**Exercise:**
Please copy everything in the records below from the line containing "En marge de" down to the line containing "Zoodo le 26/09/2024", including both of those lines. Reproduce each line unchanged.

Stored data entries
/---
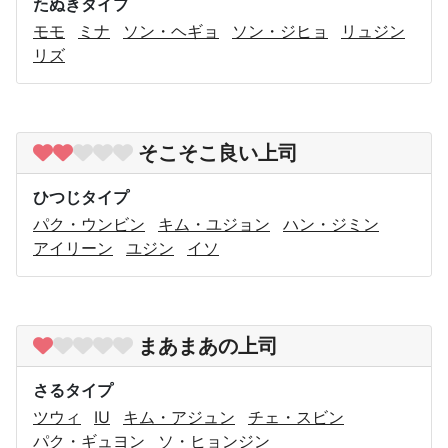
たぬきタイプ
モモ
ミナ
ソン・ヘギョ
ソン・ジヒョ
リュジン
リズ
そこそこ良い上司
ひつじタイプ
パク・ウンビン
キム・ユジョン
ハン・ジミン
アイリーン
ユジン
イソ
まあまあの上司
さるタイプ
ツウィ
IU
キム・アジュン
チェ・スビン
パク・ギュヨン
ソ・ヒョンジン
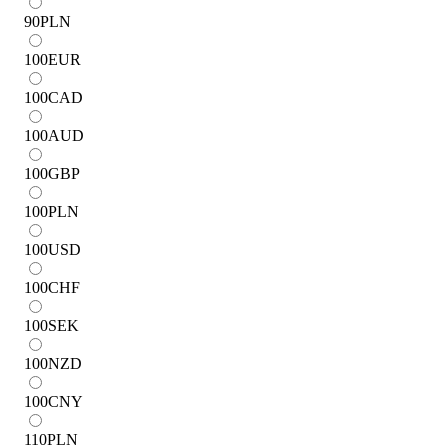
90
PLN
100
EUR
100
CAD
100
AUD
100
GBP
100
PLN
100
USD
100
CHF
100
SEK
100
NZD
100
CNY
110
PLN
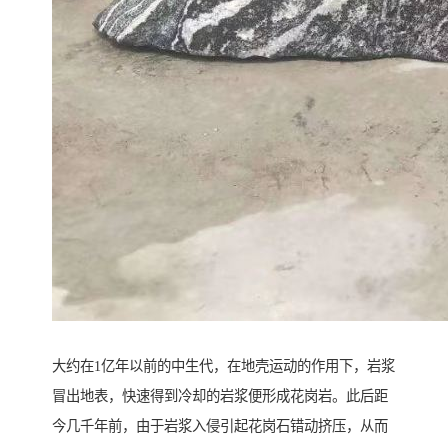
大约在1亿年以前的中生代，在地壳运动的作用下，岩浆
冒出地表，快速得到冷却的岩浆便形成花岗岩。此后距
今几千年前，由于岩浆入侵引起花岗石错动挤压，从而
\---
/---
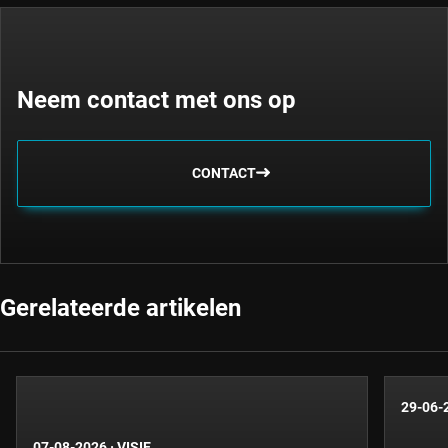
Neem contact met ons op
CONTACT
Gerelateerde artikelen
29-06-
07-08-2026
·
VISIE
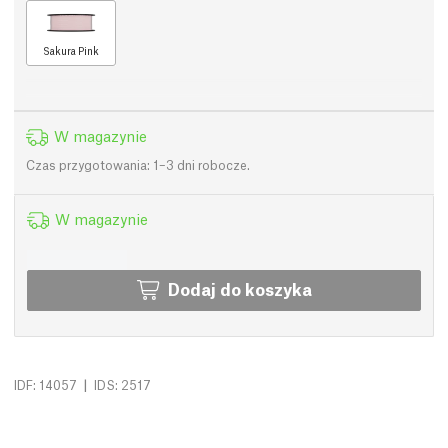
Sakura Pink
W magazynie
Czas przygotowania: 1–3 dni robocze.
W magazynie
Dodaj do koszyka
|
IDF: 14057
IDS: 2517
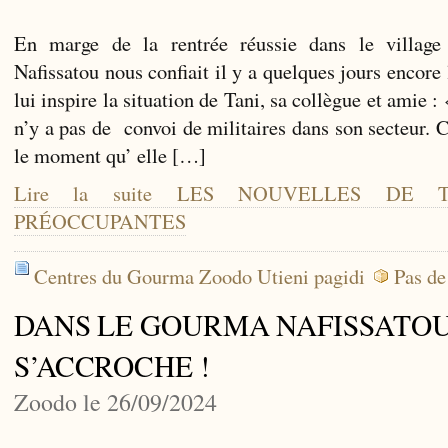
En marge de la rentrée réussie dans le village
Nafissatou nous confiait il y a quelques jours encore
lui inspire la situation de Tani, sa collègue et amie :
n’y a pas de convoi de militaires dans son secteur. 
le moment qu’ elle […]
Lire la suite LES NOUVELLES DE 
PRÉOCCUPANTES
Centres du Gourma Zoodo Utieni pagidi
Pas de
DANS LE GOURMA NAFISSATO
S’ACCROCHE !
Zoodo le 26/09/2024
\---
**Expected answer:**
En marge de la rentrée réussie dans le village
Nafissatou nous confiait il y a quelques jours encore
lui inspire la situation de Tani, sa collègue et amie :
n’y a pas de convoi de militaires dans son secteur. 
le moment qu’ elle […]
Lire la suite LES NOUVELLES DE 
PRÉOCCUPANTES
Centres du Gourma Zoodo Utieni pagidi
Pas de
DANS LE GOURMA NAFISSATO
S’ACCROCHE !
Zoodo le 26/09/2024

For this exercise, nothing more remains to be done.